Managed and external datasets¶
Data Science Studio reads data from the outside world in “external” datasets. On the other hand, when you use the Data Science Studio to create new datasets from recipes, these new datasets are “managed” datasets. This means that Data Science Studio “takes ownership” of these output datasets. For example, if the managed dataset is a SQL dataset, Data Science Studio will be able to drop / create the table, change its schema, …
Managed datasets are created by Data Science Studio in “managed connections”, which act as data stores. Managed datasets can be created:
On the filesystem of the Data Science Studio server
On Hadoop HDFS
In a SQL database
On Amazon S3
Partitioning is not available in Data Science Studio Community Edition
Partitioning refers to the splitting of the dataset along meaningful dimensions. Each partition contains a subset of the dataset.
For example, a dataset representing a database of customers could be partitioned by country.
There are two kinds of partitioning dimensions :
“Discrete” partitioning dimension. The dimension has a small number of values. For example : country, business unit
“Time” partitioning dimension. The dataset is divided in fixed periods of time (year, month, day or hour). Time partitioning is the most common pattern when dealing with log files.
A dataset can be partitioned by more than one dimension. For example, a dataset of web logs could be partitioned by day and by the server which generated the log line.
Whenever possible, the Data Science Studio uses underlying native mechanisms of the dataset backend for partitioning. For example, if a SQL dataset is hosted on a RDBMS engine which natively supports partitioning, Data Science Studio will map the partitioning of the dataset to the SQL partitions.
Partitioning serves several purposes in Data Science Studio.
Partitions are the unit of computation and incrementality. When a dataset is partitioned, you don’t build the full dataset, but instead you build it partition by partition.
Partitions are fully recomputed. When we build partition X of a dataset, the previous data for this partition is removed and is replaced by the output of the recipe that generated the dataset. Recomputing a partition of a dataset is idempotent : computing it several times won’t create duplicate records.

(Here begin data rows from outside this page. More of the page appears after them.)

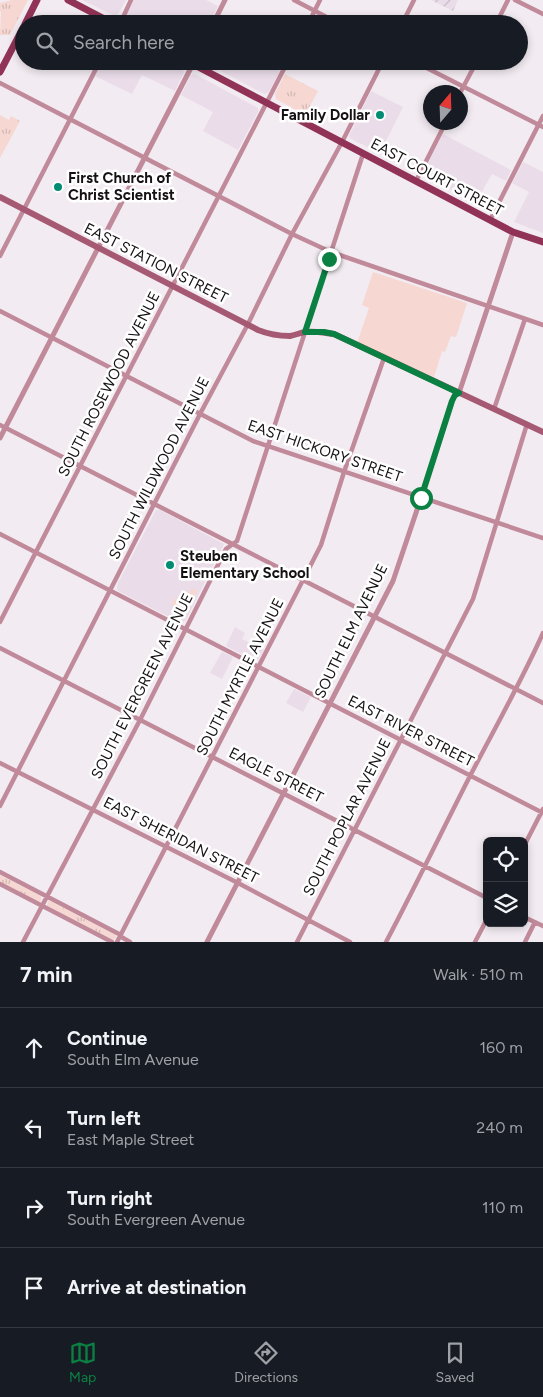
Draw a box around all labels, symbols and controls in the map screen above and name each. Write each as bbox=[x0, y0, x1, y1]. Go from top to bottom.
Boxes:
search box bbox=[15, 15, 528, 70]
icon: search bbox=[33, 29, 61, 57]
text: Search here bbox=[73, 31, 175, 54]
north arrow bbox=[423, 85, 468, 130]
place label: Family Dollar bbox=[281, 106, 370, 124]
marker: Family Dollar bbox=[374, 109, 386, 121]
street label: EAST COURT STREET bbox=[368, 134, 507, 220]
place label: First Church of Christ Scientist bbox=[68, 169, 175, 204]
marker: First Church of Christ Scientist bbox=[52, 181, 64, 193]
street label: EAST STATION STREET bbox=[81, 219, 232, 307]
route end bbox=[318, 248, 341, 271]
street label: SOUTH ROSEWOOD AVENUE bbox=[54, 288, 164, 480]
street label: SOUTH WILDWOOD AVENUE bbox=[105, 374, 213, 562]
street label: EAST HICKORY STREET bbox=[245, 416, 405, 486]
route start bbox=[410, 487, 433, 510]
place label: Steuben Elementary School bbox=[180, 547, 310, 582]
marker: Steuben Elementary School bbox=[164, 559, 176, 571]
street label: SOUTH ELM AVENUE bbox=[311, 561, 391, 701]
street label: SOUTH EVERGREEN AVENUE bbox=[87, 590, 197, 782]
street label: SOUTH MYRTLE AVENUE bbox=[192, 595, 288, 759]
street label: EAST RIVER STREET bbox=[345, 691, 478, 771]
street label: SOUTH POPLAR AVENUE bbox=[299, 735, 395, 899]
street label: EAGLE STREET bbox=[226, 744, 327, 807]
street label: EAST SHERIDAN STREET bbox=[100, 793, 262, 887]
map controls bbox=[483, 837, 528, 927]
button: locate bbox=[483, 837, 528, 882]
button: layers bbox=[483, 882, 528, 927]
text: 7 min bbox=[20, 962, 72, 987]
text: Walk · 510 m bbox=[433, 965, 523, 984]
text: Continue bbox=[67, 1027, 147, 1050]
icon: ahead bbox=[20, 1034, 48, 1062]
text: 160 m bbox=[480, 1038, 523, 1057]
text: South Elm Avenue bbox=[67, 1050, 199, 1069]
text: Turn left bbox=[67, 1107, 141, 1130]
icon: left bbox=[20, 1114, 48, 1142]
text: 240 m bbox=[476, 1118, 523, 1137]
text: East Maple Street bbox=[67, 1130, 194, 1149]
text: Turn right bbox=[67, 1187, 153, 1210]
icon: right bbox=[20, 1194, 48, 1222]
text: 110 m bbox=[482, 1198, 523, 1217]
text: South Evergreen Avenue bbox=[67, 1210, 245, 1229]
icon: arrive bbox=[20, 1274, 48, 1302]
text: Arrive at destination bbox=[67, 1276, 246, 1299]
tab: Map bbox=[69, 1339, 97, 1386]
tab: Directions bbox=[234, 1339, 298, 1386]
tab: Saved bbox=[436, 1339, 474, 1386]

This is especially important when processing times series data. If you have a day-partitioned log dataset as input, and a day-partitioned enriched log dataset as output, you want to build the partition X of the output dataset each day.
Partitioning a dataset allows you to have partition-level dependencies management. Instead of just having the recipe specify that an output dataset depends on an input dataset, you can define what partitions of the input are required to compute a given partition of the output.
Let’s take an example :
The “logs” dataset is partitioned by day. Each day, an upstream system adds a new partition with the logs of the day.

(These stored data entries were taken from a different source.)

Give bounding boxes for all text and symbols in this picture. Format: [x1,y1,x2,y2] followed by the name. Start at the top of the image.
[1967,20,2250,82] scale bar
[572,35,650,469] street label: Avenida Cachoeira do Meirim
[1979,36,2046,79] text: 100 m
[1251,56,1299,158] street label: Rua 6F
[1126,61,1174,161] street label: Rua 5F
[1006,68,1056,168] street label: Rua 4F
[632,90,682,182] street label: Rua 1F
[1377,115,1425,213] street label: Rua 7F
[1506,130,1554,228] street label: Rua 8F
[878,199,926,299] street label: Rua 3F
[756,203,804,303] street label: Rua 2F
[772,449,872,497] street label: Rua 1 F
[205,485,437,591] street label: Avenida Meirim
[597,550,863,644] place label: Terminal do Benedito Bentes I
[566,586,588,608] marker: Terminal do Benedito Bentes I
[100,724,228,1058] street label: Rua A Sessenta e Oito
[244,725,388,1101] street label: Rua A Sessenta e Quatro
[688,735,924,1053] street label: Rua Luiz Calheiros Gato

The “enriched logs” dataset is also partitioned by day. Each day, we need to compute the enriched logs using the “same” partition of the logs.
The “sliding report” dataset is also partitioned by day. Each day, we want to compute a report using data of the 7 previous days.

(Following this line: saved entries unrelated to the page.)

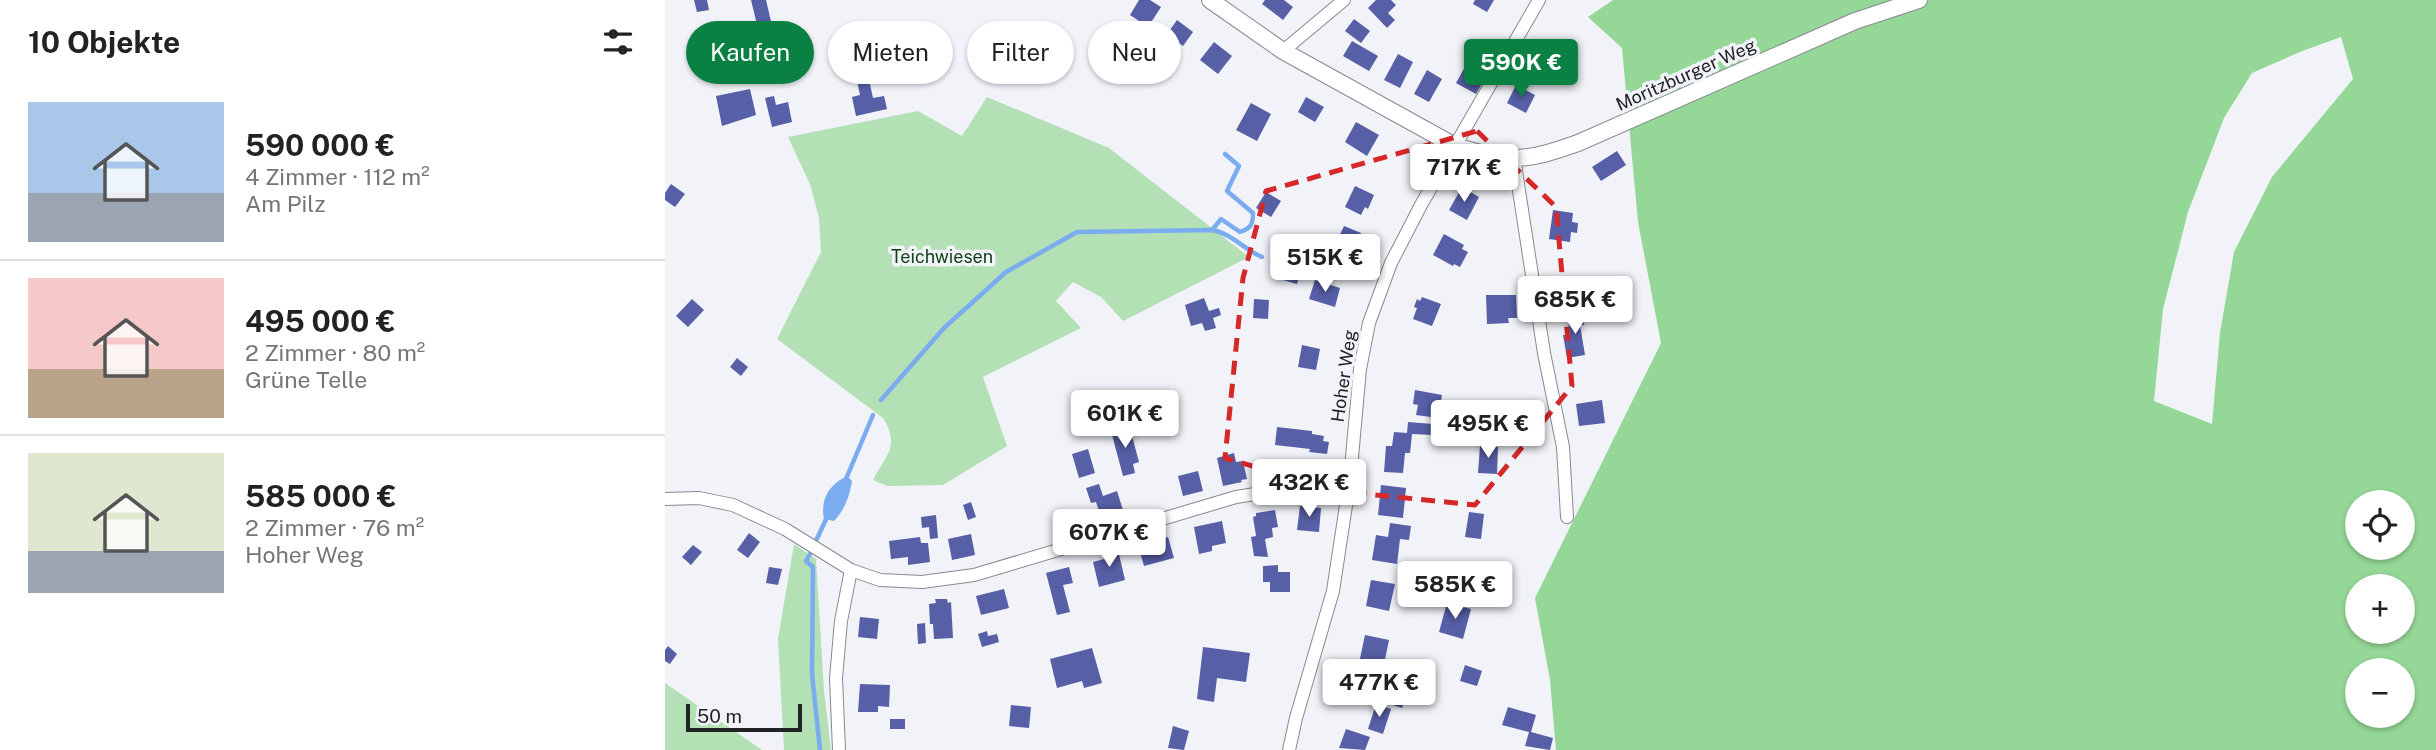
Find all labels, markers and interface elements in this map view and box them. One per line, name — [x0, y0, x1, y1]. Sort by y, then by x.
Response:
chip: Kaufen — [686, 21, 814, 84]
chip: Mieten — [828, 21, 953, 84]
chip: Filter — [967, 21, 1074, 84]
chip: Neu — [1088, 21, 1181, 84]
icon: filters — [599, 23, 637, 61]
text: 10 Objekte — [28, 24, 180, 60]
street label: Moritzburger Weg — [1613, 34, 1759, 115]
pin: 590K € — [1464, 40, 1578, 99]
text: 590K € — [1480, 48, 1562, 75]
text: 590 000 € — [245, 127, 395, 163]
icon: home — [84, 130, 168, 214]
pin: 717K € — [1407, 144, 1521, 204]
text: 717K € — [1426, 153, 1502, 180]
text: 4 Zimmer · 112 m² — [245, 163, 430, 190]
text: Am Pilz — [245, 190, 325, 217]
pin: 515K € — [1268, 234, 1382, 294]
text: 515K € — [1286, 243, 1364, 270]
park label: Teichwiesen — [891, 246, 993, 267]
pin: 685K € — [1518, 276, 1632, 336]
text: 685K € — [1534, 285, 1616, 312]
text: 495 000 € — [245, 303, 396, 339]
icon: home — [84, 306, 168, 390]
street label: Hoher Weg — [1327, 328, 1360, 423]
text: 2 Zimmer · 80 m² — [245, 339, 425, 366]
text: Grüne Telle — [245, 366, 367, 393]
pin: 601K € — [1068, 391, 1182, 450]
text: 601K € — [1087, 399, 1163, 426]
pin: 495K € — [1431, 400, 1545, 460]
text: 495K € — [1447, 409, 1529, 436]
pin: 432K € — [1252, 460, 1366, 519]
text: 432K € — [1268, 468, 1350, 495]
text: 585 000 € — [245, 478, 397, 514]
icon: home — [84, 481, 168, 565]
map controls — [2345, 490, 2415, 728]
button: locate — [2345, 490, 2415, 560]
pin: 607K € — [1052, 510, 1166, 569]
text: 2 Zimmer · 76 m² — [245, 514, 424, 541]
text: 607K € — [1069, 518, 1149, 545]
text: Hoher Weg — [245, 541, 364, 568]
pin: 585K € — [1398, 562, 1512, 621]
text: 585K € — [1413, 570, 1497, 597]
button: + — [2345, 574, 2415, 644]
button: − — [2345, 658, 2415, 728]
pin: 477K € — [1322, 660, 1436, 719]
text: 477K € — [1339, 668, 1419, 695]
scale bar — [686, 701, 801, 733]
text: 50 m — [697, 705, 742, 727]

To achieve that, we will declare: An “equals” dependency between “logs” and “enriched logs” A “sliding days” dependency between “enriched logs” and “sliding report”.
When you ask Data Science Studio to compute the partition X of “sliding report”, it will compute that it needs to have:
The partitions X, X-1, X-2, … X-6 of “enriched logs”
The partitions X, X-1, X-2, … X-6 of “logs”
Data Science Studio will then check which partitions are available and up-to-date, and automatically compute all missing partitions. Data Science Studio will automatically parallelize the computation of enriched logs for each missing day, and then compute the sliding report.
Generally speaking, when a dataset is partitioned, it can improve querying performance on this dataset. This is especially true for file-based datasets where only the files corresponding to the partition will be read.